The increase has forced University College Hospital to convert its operating theatre’s and children’s units into intensive care units to deal with the demand.
Rachel Arfin's baby is due in five weeks time
Three Covid patients currently being treated at the hospital are pregnant.
Rachel Arfin, who is 35 weeks pregnant, said: "Every mother puts her child before herself."
"They can’t do anything that will harm the baby. They look after my baby so well. All the time, coming and checking, monitoring the baby’s happy.
"They are looking after two people. They are saving lives."
Gerald Williams is waiting for chemotherapy treatment
Another patient is Gerald Williams who has lung cancer and is waiting for chemotherapy treatment.
The 58-year-old has been shielding since April but has contracted coronavirus.
He said: "All of a sudden, out of the blue, Covid came knocking on my door and it's frightening – you don't know how you're getting your next breath."
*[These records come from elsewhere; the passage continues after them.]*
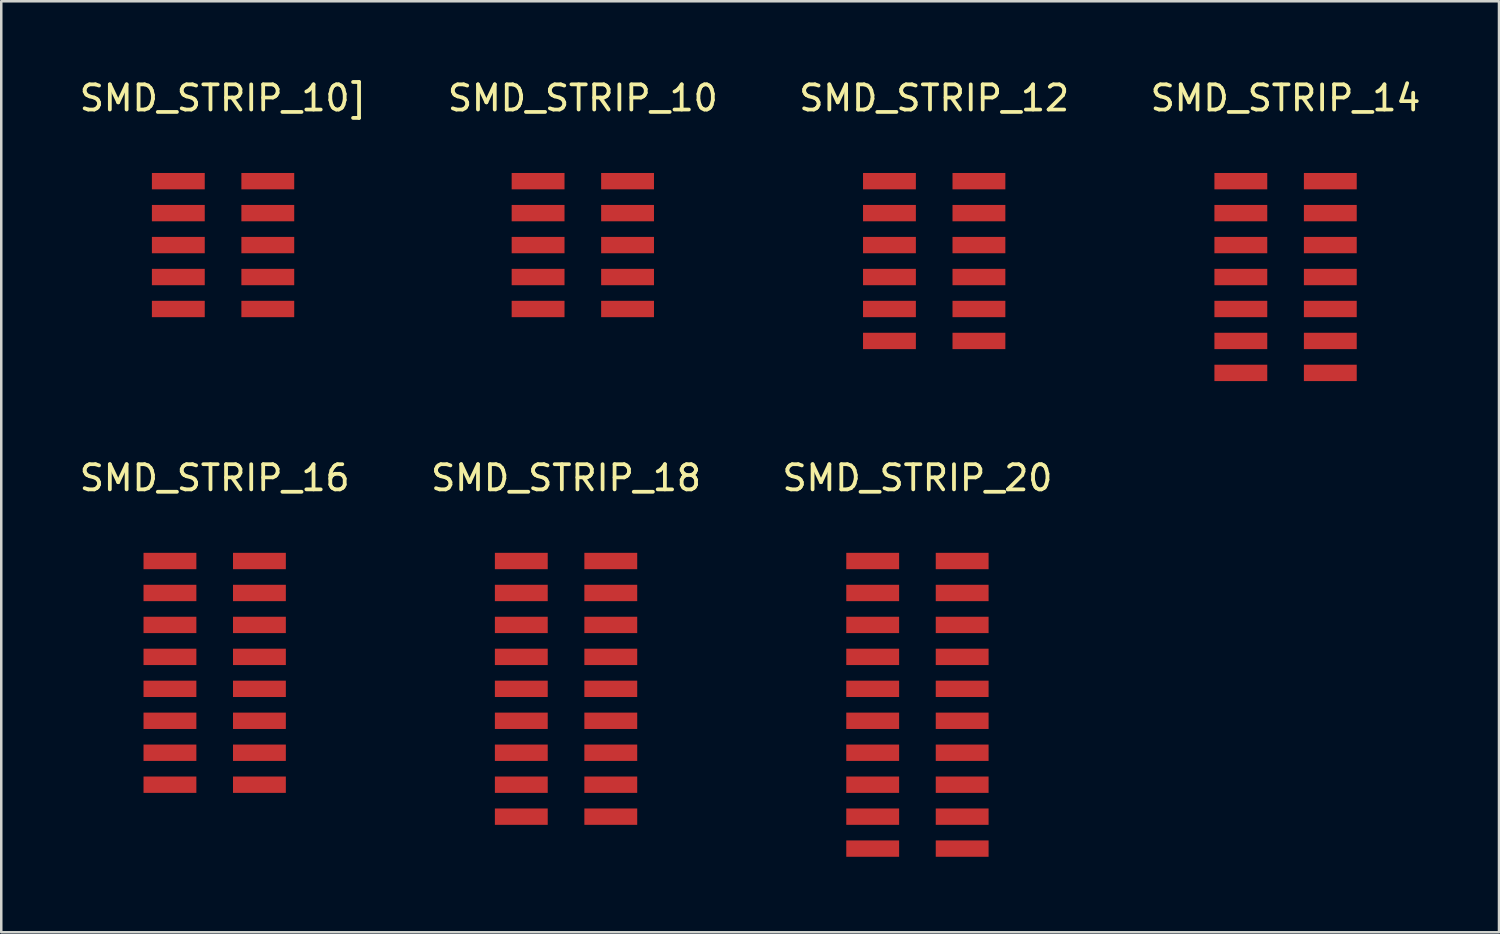
<source format=kicad_pcb>
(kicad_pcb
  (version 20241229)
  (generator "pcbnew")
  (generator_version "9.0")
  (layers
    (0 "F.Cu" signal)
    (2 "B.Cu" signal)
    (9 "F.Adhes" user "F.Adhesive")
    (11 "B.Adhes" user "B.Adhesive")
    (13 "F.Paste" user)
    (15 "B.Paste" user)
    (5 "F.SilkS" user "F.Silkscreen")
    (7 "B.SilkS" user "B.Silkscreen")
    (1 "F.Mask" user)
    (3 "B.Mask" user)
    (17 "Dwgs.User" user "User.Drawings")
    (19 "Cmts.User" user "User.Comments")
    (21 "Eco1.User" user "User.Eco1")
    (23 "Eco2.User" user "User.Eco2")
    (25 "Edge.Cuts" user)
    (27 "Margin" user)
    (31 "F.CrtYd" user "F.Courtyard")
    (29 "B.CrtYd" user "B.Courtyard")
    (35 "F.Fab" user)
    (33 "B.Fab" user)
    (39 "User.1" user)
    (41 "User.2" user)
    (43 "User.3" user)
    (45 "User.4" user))
  (footprint "SMD_STRIP_10]"
    (layer "F.Cu")
    (at 5.815 10.5)
    (property "Reference" "SMD_STRIP_10]" (at 0 -9.652 0) (layer "F.SilkS") (effects (font (size 1 1) (thickness 0.15))))
    (attr through_hole)
    (pad "1" smd rect (at -1.778 -6.35) (size 2.1 0.65) (layers "F.Cu" "F.Mask" "F.Paste"))
    (pad "2" smd rect (at 1.778 -6.35) (size 2.1 0.65) (layers "F.Cu" "F.Mask" "F.Paste"))
    (pad "3" smd rect (at -1.778 -5.08) (size 2.1 0.65) (layers "F.Cu" "F.Mask" "F.Paste"))
    (pad "4" smd rect (at 1.778 -5.08) (size 2.1 0.65) (layers "F.Cu" "F.Mask" "F.Paste"))
    (pad "5" smd rect (at -1.778 -3.81) (size 2.1 0.65) (layers "F.Cu" "F.Mask" "F.Paste"))
    (pad "6" smd rect (at 1.778 -3.81) (size 2.1 0.65) (layers "F.Cu" "F.Mask" "F.Paste"))
    (pad "7" smd rect (at -1.778 -2.54) (size 2.1 0.65) (layers "F.Cu" "F.Mask" "F.Paste"))
    (pad "8" smd rect (at 1.778 -2.54) (size 2.1 0.65) (layers "F.Cu" "F.Mask" "F.Paste"))
    (pad "9" smd rect (at -1.778 -1.27) (size 2.1 0.65) (layers "F.Cu" "F.Mask" "F.Paste"))
    (pad "10" smd rect (at 1.778 -1.27) (size 2.1 0.65) (layers "F.Cu" "F.Mask" "F.Paste")))
  (footprint "SMD_STRIP_14"
    (layer "F.Cu")
    (at 48.042 10.5)
    (property "Reference" "SMD_STRIP_14" (at 0 -9.652 0) (layer "F.SilkS") (effects (font (size 1 1) (thickness 0.15))))
    (attr through_hole)
    (pad "1" smd rect (at -1.778 -6.35) (size 2.1 0.65) (layers "F.Cu" "F.Mask" "F.Paste"))
    (pad "2" smd rect (at 1.778 -6.35) (size 2.1 0.65) (layers "F.Cu" "F.Mask" "F.Paste"))
    (pad "3" smd rect (at -1.778 -5.08) (size 2.1 0.65) (layers "F.Cu" "F.Mask" "F.Paste"))
    (pad "4" smd rect (at 1.778 -5.08) (size 2.1 0.65) (layers "F.Cu" "F.Mask" "F.Paste"))
    (pad "5" smd rect (at -1.778 -3.81) (size 2.1 0.65) (layers "F.Cu" "F.Mask" "F.Paste"))
    (pad "6" smd rect (at 1.778 -3.81) (size 2.1 0.65) (layers "F.Cu" "F.Mask" "F.Paste"))
    (pad "7" smd rect (at -1.778 -2.54) (size 2.1 0.65) (layers "F.Cu" "F.Mask" "F.Paste"))
    (pad "8" smd rect (at 1.778 -2.54) (size 2.1 0.65) (layers "F.Cu" "F.Mask" "F.Paste"))
    (pad "9" smd rect (at -1.778 -1.27) (size 2.1 0.65) (layers "F.Cu" "F.Mask" "F.Paste"))
    (pad "10" smd rect (at 1.778 -1.27) (size 2.1 0.65) (layers "F.Cu" "F.Mask" "F.Paste"))
    (pad "11" smd rect (at -1.778 0) (size 2.1 0.65) (layers "F.Cu" "F.Mask" "F.Paste"))
    (pad "12" smd rect (at 1.778 0) (size 2.1 0.65) (layers "F.Cu" "F.Mask" "F.Paste"))
    (pad "13" smd rect (at -1.778 1.27) (size 2.1 0.65) (layers "F.Cu" "F.Mask" "F.Paste"))
    (pad "14" smd rect (at 1.778 1.27) (size 2.1 0.65) (layers "F.Cu" "F.Mask" "F.Paste")))
  (footprint "SMD_STRIP_12"
    (layer "F.Cu")
    (at 34.077 10.5)
    (property "Reference" "SMD_STRIP_12" (at 0 -9.652 0) (layer "F.SilkS") (effects (font (size 1 1) (thickness 0.15))))
    (attr through_hole)
    (pad "1" smd rect (at -1.778 -6.35) (size 2.1 0.65) (layers "F.Cu" "F.Mask" "F.Paste"))
    (pad "2" smd rect (at 1.778 -6.35) (size 2.1 0.65) (layers "F.Cu" "F.Mask" "F.Paste"))
    (pad "3" smd rect (at -1.778 -5.08) (size 2.1 0.65) (layers "F.Cu" "F.Mask" "F.Paste"))
    (pad "4" smd rect (at 1.778 -5.08) (size 2.1 0.65) (layers "F.Cu" "F.Mask" "F.Paste"))
    (pad "5" smd rect (at -1.778 -3.81) (size 2.1 0.65) (layers "F.Cu" "F.Mask" "F.Paste"))
    (pad "6" smd rect (at 1.778 -3.81) (size 2.1 0.65) (layers "F.Cu" "F.Mask" "F.Paste"))
    (pad "7" smd rect (at -1.778 -2.54) (size 2.1 0.65) (layers "F.Cu" "F.Mask" "F.Paste"))
    (pad "8" smd rect (at 1.778 -2.54) (size 2.1 0.65) (layers "F.Cu" "F.Mask" "F.Paste"))
    (pad "9" smd rect (at -1.778 -1.27) (size 2.1 0.65) (layers "F.Cu" "F.Mask" "F.Paste"))
    (pad "10" smd rect (at 1.778 -1.27) (size 2.1 0.65) (layers "F.Cu" "F.Mask" "F.Paste"))
    (pad "11" smd rect (at -1.778 0) (size 2.1 0.65) (layers "F.Cu" "F.Mask" "F.Paste"))
    (pad "12" smd rect (at 1.778 0) (size 2.1 0.65) (layers "F.Cu" "F.Mask" "F.Paste")))
  (footprint "SMD_STRIP_18"
    (layer "F.Cu")
    (at 19.446 25.596)
    (property "Reference" "SMD_STRIP_18" (at 0 -9.652 0) (layer "F.SilkS") (effects (font (size 1 1) (thickness 0.15))))
    (attr through_hole)
    (pad "1" smd rect (at -1.778 -6.35) (size 2.1 0.65) (layers "F.Cu" "F.Mask" "F.Paste"))
    (pad "2" smd rect (at 1.778 -6.35) (size 2.1 0.65) (layers "F.Cu" "F.Mask" "F.Paste"))
    (pad "3" smd rect (at -1.778 -5.08) (size 2.1 0.65) (layers "F.Cu" "F.Mask" "F.Paste"))
    (pad "4" smd rect (at 1.778 -5.08) (size 2.1 0.65) (layers "F.Cu" "F.Mask" "F.Paste"))
    (pad "5" smd rect (at -1.778 -3.81) (size 2.1 0.65) (layers "F.Cu" "F.Mask" "F.Paste"))
    (pad "6" smd rect (at 1.778 -3.81) (size 2.1 0.65) (layers "F.Cu" "F.Mask" "F.Paste"))
    (pad "7" smd rect (at -1.778 -2.54) (size 2.1 0.65) (layers "F.Cu" "F.Mask" "F.Paste"))
    (pad "8" smd rect (at 1.778 -2.54) (size 2.1 0.65) (layers "F.Cu" "F.Mask" "F.Paste"))
    (pad "9" smd rect (at -1.778 -1.27) (size 2.1 0.65) (layers "F.Cu" "F.Mask" "F.Paste"))
    (pad "10" smd rect (at 1.778 -1.27) (size 2.1 0.65) (layers "F.Cu" "F.Mask" "F.Paste"))
    (pad "11" smd rect (at -1.778 0) (size 2.1 0.65) (layers "F.Cu" "F.Mask" "F.Paste"))
    (pad "12" smd rect (at 1.778 0) (size 2.1 0.65) (layers "F.Cu" "F.Mask" "F.Paste"))
    (pad "13" smd rect (at -1.778 1.27) (size 2.1 0.65) (layers "F.Cu" "F.Mask" "F.Paste"))
    (pad "14" smd rect (at 1.778 1.27) (size 2.1 0.65) (layers "F.Cu" "F.Mask" "F.Paste"))
    (pad "15" smd rect (at -1.778 2.54) (size 2.1 0.65) (layers "F.Cu" "F.Mask" "F.Paste"))
    (pad "16" smd rect (at 1.778 2.54) (size 2.1 0.65) (layers "F.Cu" "F.Mask" "F.Paste"))
    (pad "17" smd rect (at -1.778 3.81) (size 2.1 0.65) (layers "F.Cu" "F.Mask" "F.Paste"))
    (pad "18" smd rect (at 1.778 3.81) (size 2.1 0.65) (layers "F.Cu" "F.Mask" "F.Paste")))
  (footprint "SMD_STRIP_16"
    (layer "F.Cu")
    (at 5.482 25.596)
    (property "Reference" "SMD_STRIP_16" (at 0 -9.652 0) (layer "F.SilkS") (effects (font (size 1 1) (thickness 0.15))))
    (attr through_hole)
    (pad "1" smd rect (at -1.778 -6.35) (size 2.1 0.65) (layers "F.Cu" "F.Mask" "F.Paste"))
    (pad "2" smd rect (at 1.778 -6.35) (size 2.1 0.65) (layers "F.Cu" "F.Mask" "F.Paste"))
    (pad "3" smd rect (at -1.778 -5.08) (size 2.1 0.65) (layers "F.Cu" "F.Mask" "F.Paste"))
    (pad "4" smd rect (at 1.778 -5.08) (size 2.1 0.65) (layers "F.Cu" "F.Mask" "F.Paste"))
    (pad "5" smd rect (at -1.778 -3.81) (size 2.1 0.65) (layers "F.Cu" "F.Mask" "F.Paste"))
    (pad "6" smd rect (at 1.778 -3.81) (size 2.1 0.65) (layers "F.Cu" "F.Mask" "F.Paste"))
    (pad "7" smd rect (at -1.778 -2.54) (size 2.1 0.65) (layers "F.Cu" "F.Mask" "F.Paste"))
    (pad "8" smd rect (at 1.778 -2.54) (size 2.1 0.65) (layers "F.Cu" "F.Mask" "F.Paste"))
    (pad "9" smd rect (at -1.778 -1.27) (size 2.1 0.65) (layers "F.Cu" "F.Mask" "F.Paste"))
    (pad "10" smd rect (at 1.778 -1.27) (size 2.1 0.65) (layers "F.Cu" "F.Mask" "F.Paste"))
    (pad "11" smd rect (at -1.778 0) (size 2.1 0.65) (layers "F.Cu" "F.Mask" "F.Paste"))
    (pad "12" smd rect (at 1.778 0) (size 2.1 0.65) (layers "F.Cu" "F.Mask" "F.Paste"))
    (pad "13" smd rect (at -1.778 1.27) (size 2.1 0.65) (layers "F.Cu" "F.Mask" "F.Paste"))
    (pad "14" smd rect (at 1.778 1.27) (size 2.1 0.65) (layers "F.Cu" "F.Mask" "F.Paste"))
    (pad "15" smd rect (at -1.778 2.54) (size 2.1 0.65) (layers "F.Cu" "F.Mask" "F.Paste"))
    (pad "16" smd rect (at 1.778 2.54) (size 2.1 0.65) (layers "F.Cu" "F.Mask" "F.Paste")))
  (footprint "SMD_STRIP_20"
    (layer "F.Cu")
    (at 33.411 25.596)
    (property "Reference" "SMD_STRIP_20" (at 0 -9.652 0) (layer "F.SilkS") (effects (font (size 1 1) (thickness 0.15))))
    (attr through_hole)
    (pad "1" smd rect (at -1.778 -6.35) (size 2.1 0.65) (layers "F.Cu" "F.Mask" "F.Paste"))
    (pad "2" smd rect (at 1.778 -6.35) (size 2.1 0.65) (layers "F.Cu" "F.Mask" "F.Paste"))
    (pad "3" smd rect (at -1.778 -5.08) (size 2.1 0.65) (layers "F.Cu" "F.Mask" "F.Paste"))
    (pad "4" smd rect (at 1.778 -5.08) (size 2.1 0.65) (layers "F.Cu" "F.Mask" "F.Paste"))
    (pad "5" smd rect (at -1.778 -3.81) (size 2.1 0.65) (layers "F.Cu" "F.Mask" "F.Paste"))
    (pad "6" smd rect (at 1.778 -3.81) (size 2.1 0.65) (layers "F.Cu" "F.Mask" "F.Paste"))
    (pad "7" smd rect (at -1.778 -2.54) (size 2.1 0.65) (layers "F.Cu" "F.Mask" "F.Paste"))
    (pad "8" smd rect (at 1.778 -2.54) (size 2.1 0.65) (layers "F.Cu" "F.Mask" "F.Paste"))
    (pad "9" smd rect (at -1.778 -1.27) (size 2.1 0.65) (layers "F.Cu" "F.Mask" "F.Paste"))
    (pad "10" smd rect (at 1.778 -1.27) (size 2.1 0.65) (layers "F.Cu" "F.Mask" "F.Paste"))
    (pad "11" smd rect (at -1.778 0) (size 2.1 0.65) (layers "F.Cu" "F.Mask" "F.Paste"))
    (pad "12" smd rect (at 1.778 0) (size 2.1 0.65) (layers "F.Cu" "F.Mask" "F.Paste"))
    (pad "13" smd rect (at -1.778 1.27) (size 2.1 0.65) (layers "F.Cu" "F.Mask" "F.Paste"))
    (pad "14" smd rect (at 1.778 1.27) (size 2.1 0.65) (layers "F.Cu" "F.Mask" "F.Paste"))
    (pad "15" smd rect (at -1.778 2.54) (size 2.1 0.65) (layers "F.Cu" "F.Mask" "F.Paste"))
    (pad "16" smd rect (at 1.778 2.54) (size 2.1 0.65) (layers "F.Cu" "F.Mask" "F.Paste"))
    (pad "17" smd rect (at -1.778 3.81) (size 2.1 0.65) (layers "F.Cu" "F.Mask" "F.Paste"))
    (pad "18" smd rect (at 1.778 3.81) (size 2.1 0.65) (layers "F.Cu" "F.Mask" "F.Paste"))
    (pad "19" smd rect (at -1.778 5.08) (size 2.1 0.65) (layers "F.Cu" "F.Mask" "F.Paste"))
    (pad "20" smd rect (at 1.778 5.08) (size 2.1 0.65) (layers "F.Cu" "F.Mask" "F.Paste")))
  (footprint "SMD_STRIP_10"
    (layer "F.Cu")
    (at 20.113 10.5)
    (property "Reference" "SMD_STRIP_10" (at 0 -9.652 0) (layer "F.SilkS") (effects (font (size 1 1) (thickness 0.15))))
    (attr through_hole)
    (pad "1" smd rect (at -1.778 -6.35) (size 2.1 0.65) (layers "F.Cu" "F.Mask" "F.Paste"))
    (pad "2" smd rect (at 1.778 -6.35) (size 2.1 0.65) (layers "F.Cu" "F.Mask" "F.Paste"))
    (pad "3" smd rect (at -1.778 -5.08) (size 2.1 0.65) (layers "F.Cu" "F.Mask" "F.Paste"))
    (pad "4" smd rect (at 1.778 -5.08) (size 2.1 0.65) (layers "F.Cu" "F.Mask" "F.Paste"))
    (pad "5" smd rect (at -1.778 -3.81) (size 2.1 0.65) (layers "F.Cu" "F.Mask" "F.Paste"))
    (pad "6" smd rect (at 1.778 -3.81) (size 2.1 0.65) (layers "F.Cu" "F.Mask" "F.Paste"))
    (pad "7" smd rect (at -1.778 -2.54) (size 2.1 0.65) (layers "F.Cu" "F.Mask" "F.Paste"))
    (pad "8" smd rect (at 1.778 -2.54) (size 2.1 0.65) (layers "F.Cu" "F.Mask" "F.Paste"))
    (pad "9" smd rect (at -1.778 -1.27) (size 2.1 0.65) (layers "F.Cu" "F.Mask" "F.Paste"))
    (pad "10" smd rect (at 1.778 -1.27) (size 2.1 0.65) (layers "F.Cu" "F.Mask" "F.Paste")))
  (gr_rect
    (start -3 -3)
    (end 56.524 34.001)
    (stroke (width 0.1) (type default))
    (fill no)
    (layer "Edge.Cuts")))
</source>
The specialist intensive care nurses usually look after the patients in the ward on a one-to-one basis, but due to the surge in admission they are now stretched to three to five patients with some being seen crying regularly.
University College Hospital is in London
Consultant Dr Jim Down said: "We have got plans that we can expand for another week at this rate but after that we really need to see it slow down, or we are going to see the care that we deliver suffer.
"We will be running so thin on staff that we physically couldn’t look after critically ill patients."
The number of lives lost to Covid-19 in the UK has risen by more than 1,000 for the first time since last April, with a record number of infections yesterday.
In total 1,041 people died on Wednesday, the highest daily death increase since April 22, with 62,322 new cases.
The tragic figure was confirmed as health service chiefs warned we are at the "most serious" stage in the pandemic so far.
An estimated one in 50 people had the virus on January 2, with experts warning hospital admissions and fatalities will continue to soar.
On Monday Boris Johnson said he had no choice but to put England back in lockdown as a result of rising cases.
He also warned that the drastic measure could remain in place until March, having initially said he hoped it could end in the middle of next month.